Hi,
because of the known problem that you cannot serialize the cas if it has
non xml chracters I tried this:
I know its not working because of this (cas =
doReplaceNonXml(cas.toString()).toCas;)
- Because there is no .toCas method.
Does anyone of you know how I can solve this?
@Override
public void process(final JCas cas) throws
AnalysisEngineProcessException {
JCas oldcas = cas;
cas = doReplaceNonXml(cas.toString()).toCas;
try {
final String xmlContent = this.serializeCas(cas);
final Map<String, String> metadataFields =
this.extractMetadata(xmlContent);
//Do something with metadatafields
cas = oldcas;
}
} catch (SAXException e) {
throw new AnalysisEngineProcessException(e);
} catch (IOException e) {
throw new AnalysisEngineProcessException(e);
} catch (ParserConfigurationException e) {
throw new AnalysisEngineProcessException(e);
}
private String doReplaceNonXml(String aString)
{
char[] buf = aString.toCharArray();
int pos = XMLUtils.checkForNonXmlCharacters(buf, 0, buf.length,
false);
if (pos == -1) {
return aString;
}
while (pos != -1) {
buf[pos] = ' ';
pos = XMLUtils.checkForNonXmlCharacters(buf, pos, buf.length -
pos, false);
}
return String.valueOf(buf);
}
private String serializeCas(final JCas cas) throws SAXException,
IOException {
// TODO: think about buffering and performance
final ByteArrayOutputStream out = new ByteArrayOutputStream(1024);
final XmiCasSerializer ser = new
XmiCasSerializer(cas.getTypeSystem());
try {
ser.serialize(cas.getCas(), (new XMLSerializer(out,
false)).getContentHandler());
} finally {
out.close();
}
return out.toString();
}
private Map<String, String> extractMetadata(final String xmlContent)

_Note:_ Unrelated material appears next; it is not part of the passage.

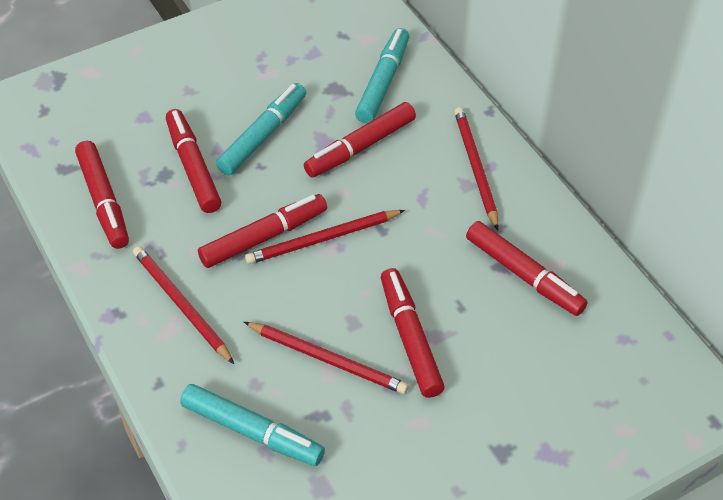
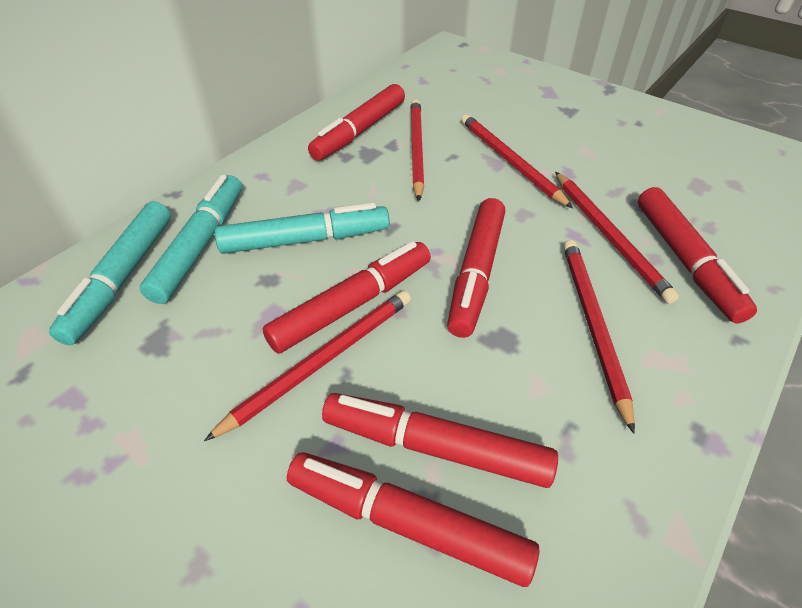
red pencil: 4 -> 5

throws SAXException, IOException,
ParserConfigurationException {
final Map<String, String> resultMap = new HashMap<String, String>();
// parse xmlContent String with java SAX parser
final DocumentBuilderFactory dbFactory =
DocumentBuilderFactory.newInstance();
final DocumentBuilder dBuilder = dbFactory.newDocumentBuilder();
InputStream stream = new
ByteArrayInputStream(xmlContent.getBytes(StandardCharsets.UTF_8));
final Document doc = dBuilder.parse(stream);
// get meta data field node
final NodeList nl = doc.getElementsByTagName("oze:MetaField");
if (nl == null) {
return resultMap;
}
Best regards!
|